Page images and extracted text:
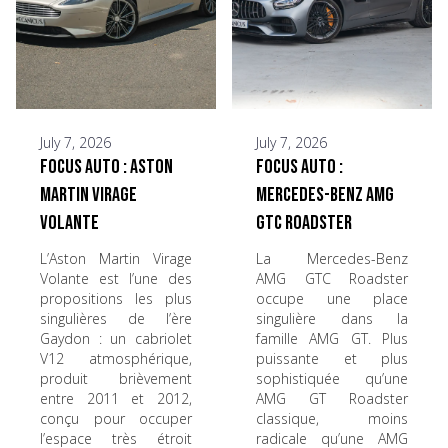
July 7, 2026
July 7, 2026
Focus Auto : Aston
Focus Auto :
Martin Virage
Mercedes-Benz AMG
Volante
GTC Roadster
L’Aston Martin Virage
La Mercedes-Benz
Volante est l’une des
AMG GTC Roadster
propositions les plus
occupe une place
singulières de l’ère
singulière dans la
Gaydon : un cabriolet
famille AMG GT. Plus
V12 atmosphérique,
puissante et plus
produit brièvement
sophistiquée qu’une
entre 2011 et 2012,
AMG GT Roadster
conçu pour occuper
classique, moins
l’espace très étroit
radicale qu’une AMG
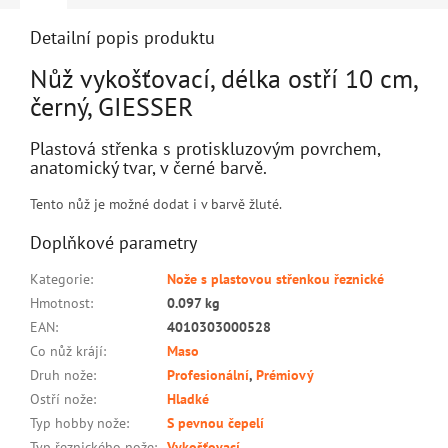
Detailní popis produktu
Nůž vykošťovací, délka ostří 10 cm,
černý, GIESSER
Plastová střenka s protiskluzovým povrchem,
anatomický tvar, v černé barvě.
Tento nůž je možné dodat i v barvě žluté.
Doplňkové parametry
Kategorie
:
Nože s plastovou střenkou řeznické
Hmotnost
:
0.097 kg
EAN
:
4010303000528
Co nůž krájí
:
Maso
Druh nože
:
Profesionální
,
Prémiový
Ostří nože
:
Hladké
Typ hobby nože
:
S pevnou čepelí
Typ řeznického nože
:
Vykošťovací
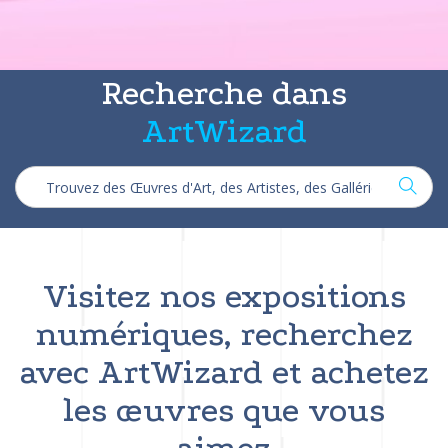
Recherche dans
ArtWizard
Visitez nos expositions
numériques, recherchez
avec ArtWizard et achetez
les œuvres que vous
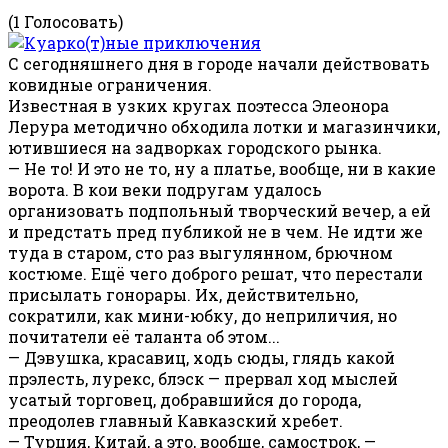
(1 Голосовать)
С сегодняшнего дня в городе начали действовать
ковидные ограничения.
Известная в узких кругах поэтесса Элеонора
Лерура методично обходила лотки и магазинчики,
ютившиеся на задворках городского рынка.
— Не то! И это не то, ну а платье, вообще, ни в какие
ворота. В кои веки подругам удалось
организовать подпольный творческий вечер, а ей
и предстать пред публикой не в чем. Не идти же
туда в старом, сто раз выгулянном, брючном
костюме. Ещё чего доброго решат, что перестали
присылать гонорары. Их, действительно,
сократили, как мини-юбку, до неприличия, но
почитатели её таланта об этом...
— Дэвушка, красавиц, ходь сюды, глядь какой
прэлесть, лурекс, блэск — прервал ход мыслей
усатый торговец, добравшийся до города,
преодолев главный Кавказский хребет.
— Турция, Китай, а это, вообще, самострок, —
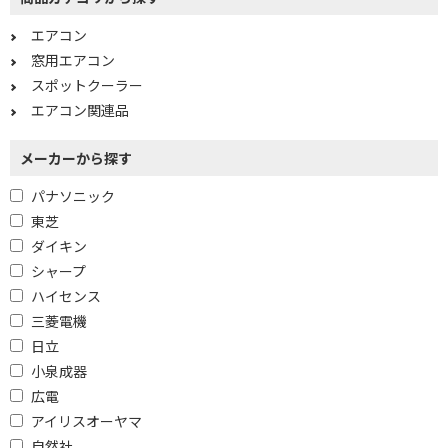
エアコン
窓用エアコン
スポットクーラー
エアコン関連品
メーカーから探す
パナソニック
東芝
ダイキン
シャープ
ハイセンス
三菱電機
日立
小泉成器
広電
アイリスオーヤマ
自然社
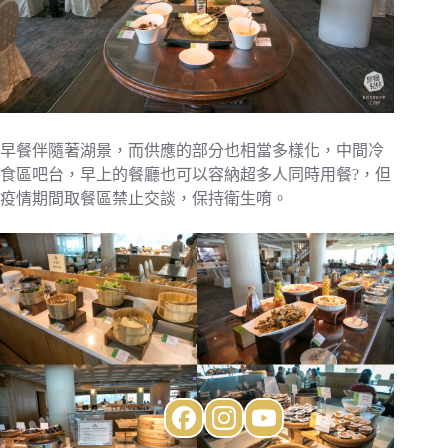
早餐伴隨著湖景，而供應的部分也相當多樣化，中間冷
食區吧台，早上的餐廳也可以容納超多人同時用餐?，但
疫情期間取餐區禁止交談，保持衛生唷。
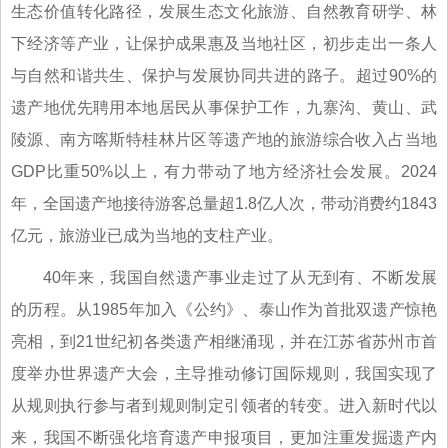
生态价值转化路径，发展生态文化旅游、自然教育研学、林
下经济等产业，让保护成果惠及当地社区，初步走出一条人
与自然和谐共生、保护与发展协同共进的路子。超过90%的
遗产地优先聘用本地居民从事保护工作，九寨沟、黄山、武
陵源、南方喀斯特桂林片区等遗产地的旅游综合收入占当地
GDP比重50%以上，有力带动了地方经济社会发展。2024
年，全国遗产地接待游客总量超1.8亿人次，带动消费约1843
亿元，旅游业已成为当地的支柱产业。
40年来，我国自然遗产事业走过了从无到有、不断发展
的历程。从1985年加入《公约》、泰山作为首批双遗产惊艳
亮相，到21世纪初各类遗产相继涌现，并在江苏省苏州市首
度举办世界遗产大会，主导推动修订国际规则，我国实现了
从规则执行参与者到规则制定引领者的转变。进入新时代以
来，我国不断强化培育遗产申报项目，更加注重发掘遗产内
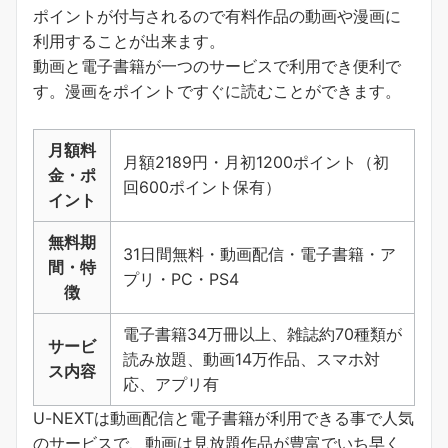
ポイントが付与されるので有料作品の動画や漫画に
利用することが出来ます。
動画と電子書籍が一つのサービスで利用でき便利で
す。
漫画をポイントですぐに読むことができます
。
月額料
月額2189円・月初1200ポイント（初
金・ポ
回600ポイント保有）
イント
無料期
31日間無料・動画配信・電子書籍・ア
間・特
プリ・PC・PS4
徴
電子書籍34万冊以上、雑誌約70種類が
サービ
読み放題、動画14万作品、スマホ対
ス内容
応、アプリ有
U-NEXTは動画配信と電子書籍が利用できる事で人気
のサービスで、動画は見放題作品が豊富でいち早く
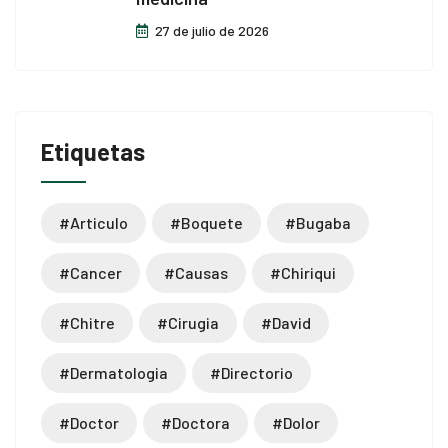
27 de julio de 2026
Etiquetas
#articulo
#boquete
#bugaba
#cancer
#causas
#chiriqui
#chitre
#cirugia
#david
#dermatologia
#directorio
#doctor
#doctora
#dolor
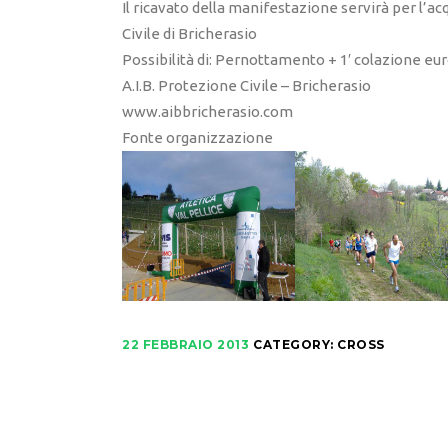
Il ricavato della manifestazione servirà per l’ac
Civile di Bricherasio
Possibilità di: Pernottamento + 1′ colazione euro 
A.I.B. Protezione Civile – Bricherasio
www.aibbricherasio.com
Fonte organizzazione
22 FEBBRAIO 2013
CATEGORY:
CROSS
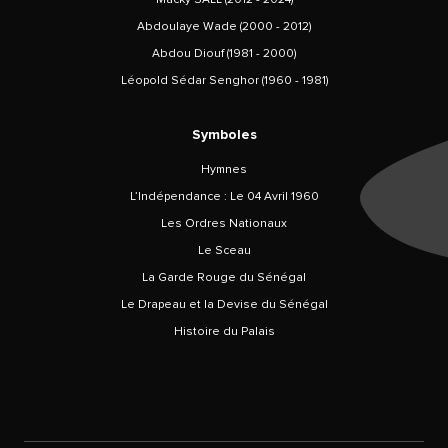
Abdoulaye Wade (2000 - 2012)
Abdou Diouf (1981 - 2000)
Léopold Sédar Senghor (1960 - 1981)
Symboles
Hymnes
L’Indépendance : Le 04 Avril 1960
Les Ordres Nationaux
Le Sceau
La Garde Rouge du Sénégal
Le Drapeau et la Devise du Sénégal
Histoire du Palais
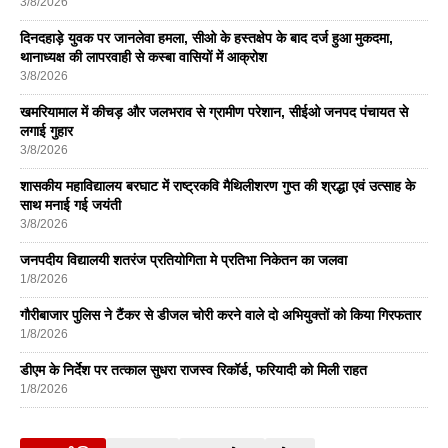
3/8/2026
दिनदहाड़े युवक पर जानलेवा हमला, सीओ के हस्तक्षेप के बाद दर्ज हुआ मुकदमा,
थानाध्यक्ष की लापरवाही से कस्बा वासियों में आक्रोश
3/8/2026
खमरियामाल में कीचड़ और जलभराव से ग्रामीण परेशान, सीईओ जनपद पंचायत से
लगाई गुहार
3/8/2026
शासकीय महाविद्यालय बरघाट में राष्ट्रकवि मैथिलीशरण गुप्त की श्रद्धा एवं उत्साह के
साथ मनाई गई जयंती
3/8/2026
जनपदीय विद्यालयी शतरंज प्रतियोगिता मे प्रतिभा निकेतन का जलवा
1/8/2026
गौरीबाजार पुलिस ने टैंकर से डीजल चोरी करने वाले दो अभियुक्तों को किया गिरफतार
1/8/2026
डीएम के निर्देश पर तत्काल सुधरा राजस्व रिकॉर्ड, फरियादी को मिली राहत
1/8/2026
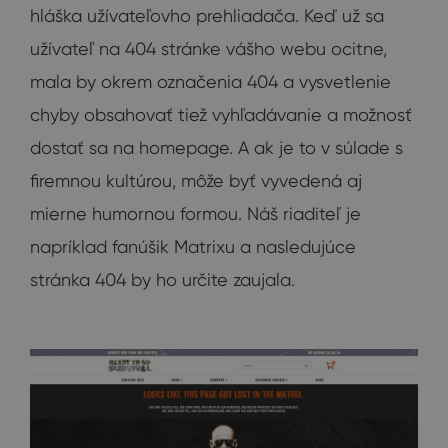
hláška užívateľovho prehliadača. Keď už sa
užívateľ na 404 stránke vášho webu ocitne,
mala by okrem označenia 404 a vysvetlenie
chyby obsahovať tiež vyhľadávanie a možnosť
dostať sa na homepage. A ak je to v súlade s
firemnou kultúrou, môže byť vyvedená aj
mierne humornou formou. Náš riaditeľ je
napríklad fanúšik Matrixu a nasledujúce
stránka 404 by ho určite zaujala.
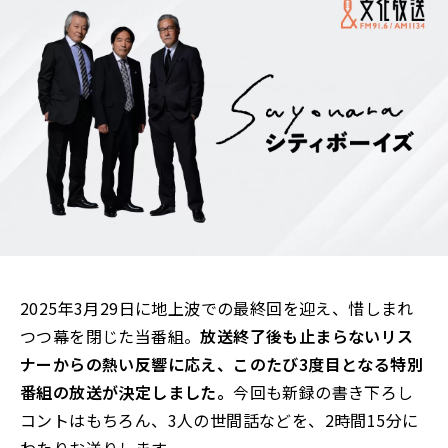
2025年3月29日に地上波での最終回を迎え、惜しまれ
つつ幕を閉じた当番組。
放送終了後も止まらないリス
ナーからの熱い反響に応え、このたび3度目となる特別
番組の放送が決定しました。
今回も新録の書き下ろし
コントはもちろん、3人の世間話などを、2時間15分に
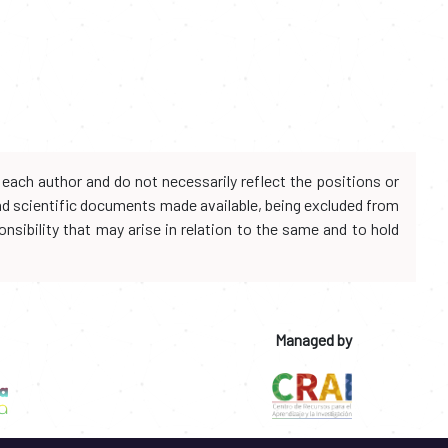
each author and do not necessarily reflect the positions or
and scientific documents made available, being excluded from
onsibility that may arise in relation to the same and to hold
Managed by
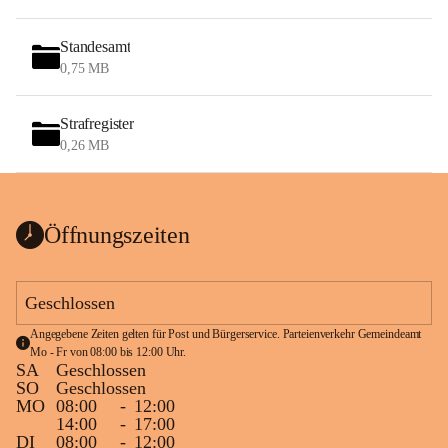
Standesamt
0,75 MB
Strafregister
0,26 MB
Öffnungszeiten
Geschlossen
Angegebene Zeiten gelten für Post und Bürgerservice. Parteienverkehr Gemeindeamt 
Mo - Fr von 08:00 bis 12:00 Uhr.
SA
Geschlossen
SO
Geschlossen
MO
08:00
-
12:00
14:00
-
17:00
DI
08:00
-
12:00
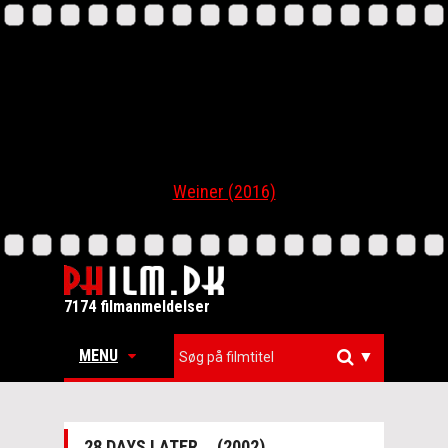
Weiner (2016)
7174 filmanmeldelser
MENU
▼
28 DAYS LATER... (2002)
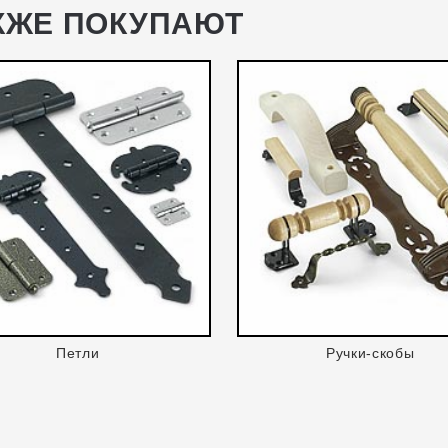
КЖЕ ПОКУПАЮТ
Петли
Ручки-скобы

--- What needs to be done ---
Repeat every record above exactly. Omit the pictures.

--- Answer for this exercise ---
July 7, 2026
July 7, 2026
Focus Auto : Aston
Focus Auto :
Martin Virage
Mercedes-Benz AMG
Volante
GTC Roadster
L’Aston Martin Virage
La Mercedes-Benz
Volante est l’une des
AMG GTC Roadster
propositions les plus
occupe une place
singulières de l’ère
singulière dans la
Gaydon : un cabriolet
famille AMG GT. Plus
V12 atmosphérique,
puissante et plus
produit brièvement
sophistiquée qu’une
entre 2011 et 2012,
AMG GT Roadster
conçu pour occuper
classique, moins
l’espace très étroit
radicale qu’une AMG
Detailní popis produktu
Nůž vykošťovací, délka ostří 10 cm,
černý, GIESSER
Plastová střenka s protiskluzovým povrchem,
anatomický tvar, v černé barvě.
Tento nůž je možné dodat i v barvě žluté.
Doplňkové parametry
Kategorie
:
Nože s plastovou střenkou řeznické
Hmotnost
:
0.097 kg
EAN
:
4010303000528
Co nůž krájí
:
Maso
Druh nože
:
Profesionální
,
Prémiový
Ostří nože
:
Hladké
Typ hobby nože
:
S pevnou čepelí
Typ řeznického nože
:
Vykošťovací
Recherche dans
ArtWizard
Visitez nos expositions
numériques, recherchez
avec ArtWizard et achetez
les œuvres que vous
(1 Голосовать)
С сегодняшнего дня в городе начали действовать
ковидные ограничения.
Известная в узких кругах поэтесса Элеонора
Лерура методично обходила лотки и магазинчики,
ютившиеся на задворках городского рынка.
— Не то! И это не то, ну а платье, вообще, ни в какие
ворота. В кои веки подругам удалось
организовать подпольный творческий вечер, а ей
и предстать пред публикой не в чем. Не идти же
туда в старом, сто раз выгулянном, брючном
костюме. Ещё чего доброго решат, что перестали
присылать гонорары. Их, действительно,
сократили, как мини-юбку, до неприличия, но
почитатели её таланта об этом...
— Дэвушка, красавиц, ходь сюды, глядь какой
прэлесть, лурекс, блэск — прервал ход мыслей
усатый торговец, добравшийся до города,
преодолев главный Кавказский хребет.
— Турция, Китай, а это, вообще, самострок, —
エアコン
窓用エアコン
スポットクーラー
エアコン関連品
メーカーから探す
パナソニック
東芝
ダイキン
シャープ
ハイセンス
三菱電機
日立
小泉成器
広電
アイリスオーヤマ
自然社
早餐伴隨著湖景，而供應的部分也相當多樣化，中間冷
食區吧台，早上的餐廳也可以容納超多人同時用餐?，但
疫情期間取餐區禁止交談，保持衛生唷。
生态价值转化路径，发展生态文化旅游、自然教育研学、林
下经济等产业，让保护成果惠及当地社区，初步走出一条人
与自然和谐共生、保护与发展协同共进的路子。超过90%的
遗产地优先聘用本地居民从事保护工作，九寨沟、黄山、武
陵源、南方喀斯特桂林片区等遗产地的旅游综合收入占当地
GDP比重50%以上，有力带动了地方经济社会发展。2024
年，全国遗产地接待游客总量超1.8亿人次，带动消费约1843
亿元，旅游业已成为当地的支柱产业。
40年来，我国自然遗产事业走过了从无到有、不断发展
的历程。从1985年加入《公约》、泰山作为首批双遗产惊艳
亮相，到21世纪初各类遗产相继涌现，并在江苏省苏州市首
度举办世界遗产大会，主导推动修订国际规则，我国实现了
从规则执行参与者到规则制定引领者的转变。进入新时代以
来，我国不断强化培育遗产申报项目，更加注重发掘遗产内
ポイントが付与されるので有料作品の動画や漫画に
利用することが出来ます。
動画と電子書籍が一つのサービスで利用でき便利で
す。
漫画をポイントですぐに読むことができます
。
月額料
月額2189円・月初1200ポイント（初
金・ポ
回600ポイント保有）
イント
無料期
31日間無料・動画配信・電子書籍・ア
間・特
プリ・PC・PS4
徴
電子書籍34万冊以上、雑誌約70種類が
サービ
読み放題、動画14万作品、スマホ対
ス内容
応、アプリ有
U-NEXTは動画配信と電子書籍が利用できる事で人気
のサービスで、動画は見放題作品が豊富でいち早く
27 de julio de 2026
Etiquetas
#articulo
#boquete
#bugaba
#cancer
#causas
#chiriqui
#chitre
#cirugia
#david
#dermatologia
#directorio
#doctor
#doctora
#dolor
Il ricavato della manifestazione servirà per l’ac
Civile di Bricherasio
Possibilità di: Pernottamento + 1′ colazione euro 
A.I.B. Protezione Civile – Bricherasio
www.aibbricherasio.com
Fonte organizzazione
22 FEBBRAIO 2013
CATEGORY:
CROSS
Abdoulaye Wade (2000 - 2012)
Abdou Diouf (1981 - 2000)
Léopold Sédar Senghor (1960 - 1981)
Symboles
Hymnes
L’Indépendance : Le 04 Avril 1960
Les Ordres Nationaux
Le Sceau
La Garde Rouge du Sénégal
Le Drapeau et la Devise du Sénégal
Histoire du Palais
3/8/2026
दिनदहाड़े युवक पर जानलेवा हमला, सीओ के हस्तक्षेप के बाद दर्ज हुआ मुकदमा,
थानाध्यक्ष की लापरवाही से कस्बा वासियों में आक्रोश
3/8/2026
खमरियामाल में कीचड़ और जलभराव से ग्रामीण परेशान, सीईओ जनपद पंचायत से
लगाई गुहार
3/8/2026
शासकीय महाविद्यालय बरघाट में राष्ट्रकवि मैथिलीशरण गुप्त की श्रद्धा एवं उत्साह के
साथ मनाई गई जयंती
3/8/2026
जनपदीय विद्यालयी शतरंज प्रतियोगिता मे प्रतिभा निकेतन का जलवा
1/8/2026
गौरीबाजार पुलिस ने टैंकर से डीजल चोरी करने वाले दो अभियुक्तों को किया गिरफतार
1/8/2026
डीएम के निर्देश पर तत्काल सुधरा राजस्व रिकॉर्ड, फरियादी को मिली राहत
1/8/2026
hláška užívateľovho prehliadača. Keď už sa
užívateľ na 404 stránke vášho webu ocitne,
mala by okrem označenia 404 a vysvetlenie
chyby obsahovať tiež vyhľadávanie a možnosť
dostať sa na homepage. A ak je to v súlade s
firemnou kultúrou, môže byť vyvedená aj
mierne humornou formou. Náš riaditeľ je
napríklad fanúšik Matrixu a nasledujúce
stránka 404 by ho určite zaujala.
2025年3月29日に地上波での最終回を迎え、惜しまれ
つつ幕を閉じた当番組。
放送終了後も止まらないリス
ナーからの熱い反響に応え、このたび3度目となる特別
番組の放送が決定しました。
今回も新録の書き下ろし
コントはもちろん、3人の世間話などを、2時間15分に
each author and do not necessarily reflect the positions or
and scientific documents made available, being excluded from
onsibility that may arise in relation to the same and to hold
Managed by
Standesamt
0,75 MB
Strafregister
0,26 MB
Öffnungszeiten
Geschlossen
Angegebene Zeiten gelten für Post und Bürgerservice. Parteienverkehr Gemeindeamt 
Mo - Fr von 08:00 bis 12:00 Uhr.
SA
Geschlossen
SO
Geschlossen
MO
08:00
-
12:00
14:00
-
17:00
DI
08:00
-
12:00
Weiner (2016)
7174 filmanmeldelser
MENU
▼
28 DAYS LATER... (2002)
КЖЕ ПОКУПАЮТ
Петли
Ручки-скобы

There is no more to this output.